When a slow-query alert fires, run through these checks in order:

  • Check Cloudflare Workers deployments for the flagged db.service in the last 30 minutes.
  • If yes: compare p95 before/after; roll back if query patterns changed unexpectedly.
  • Check SENTRY_TRACES_SAMPLE_RATE in the affected worker’s Cloudflare environment variables.
  • A rate increase surfaces more slow queries without them being new — verify against baseline.
  • Filter GlitchTip by db.shard attribute to isolate a single D1 shard.
  • If one shard is hot, check for fan-out queries, lock contention, or large batch operations hitting it disproportionately.
  • Look at db.logic and, for worker-consumer-api/dashboard, http.route attributes.
  • Cross-reference Cloudflare Workers analytics for the same route to confirm traffic volume.
  • Check the db.query_fingerprint in the global slow-query view.
  • A new fingerprint after a deploy → likely a new query shape introduced.
  • A recurring fingerprint that recently spiked → data volume growth or missing index.

CauseMitigation
Missing indexAdd index in packages/db/src/schema.ts; run pnpm db:drizzle:generate; deploy
Hot shardReview sharding key distribution; consider re-sharding strategy
Fan-out N+1Consolidate multi-shard fan-out into a single per-shard batch; merge in memory
Large result setAdd pagination limit or tighter WHERE clause
Slow aggregateCache result in KV (PUB_CACHE) with short TTL
Temporary spikeReduce SENTRY_TRACES_SAMPLE_RATE to 0.01 while investigating

ConditionOwner
Dashboard query regressionsDashboard team
Ingestion pipeline slowdownsIngestion / data team
Public API SLA breachPlatform team (primary), on-call
Persistent after mitigationPlatform lead

  • Root cause documented in incident log.
  • Index or query fix merged and deployed.
  • GlitchTip alert threshold adjusted if it was a false positive.
  • Follow-up ticket created if a more significant refactor is needed.
  • Slow fingerprint added to weekly review tracking list.

Once per week, inspect the top-10 slow fingerprints in the Global slow-query view.

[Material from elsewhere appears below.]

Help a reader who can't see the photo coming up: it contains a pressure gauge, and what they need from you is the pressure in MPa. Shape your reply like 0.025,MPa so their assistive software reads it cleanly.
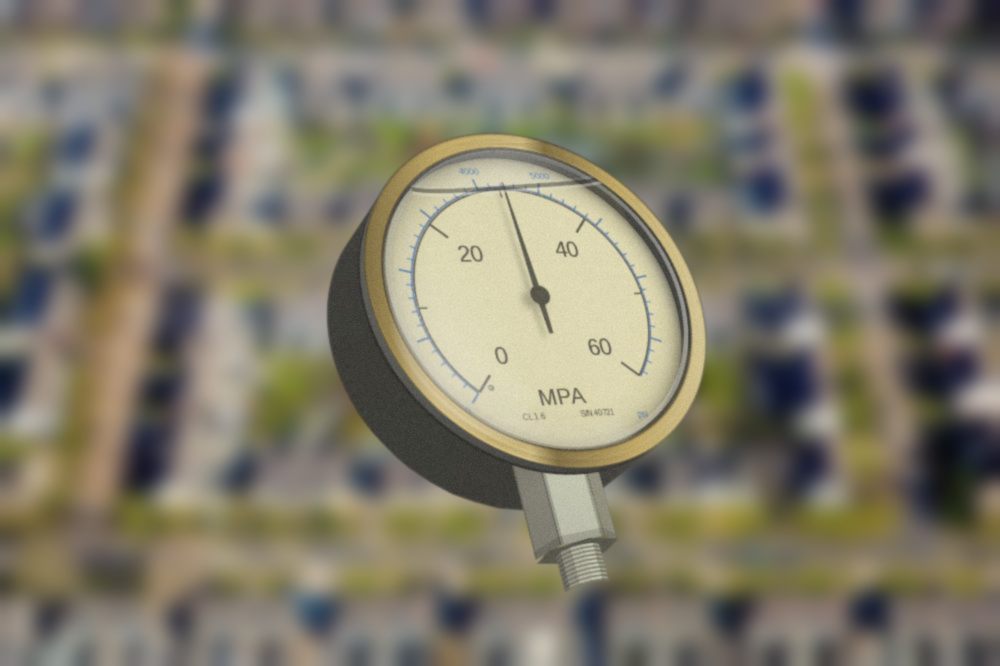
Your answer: 30,MPa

For each:

  1. Confirm db.logic label and owning service.
  2. Verify p95 trend is flat or improving.
  3. Create an optimization ticket if p95 > 500ms for two consecutive weeks.

To stop emitting DB spans without a code deploy:

Terminal window
# Per-service via Cloudflare dashboard or wrangler secrets
wrangler secret put SENTRY_TRACES_SAMPLE_RATE --env production
# Enter: 0

This takes effect on the next worker request. No redeployment needed.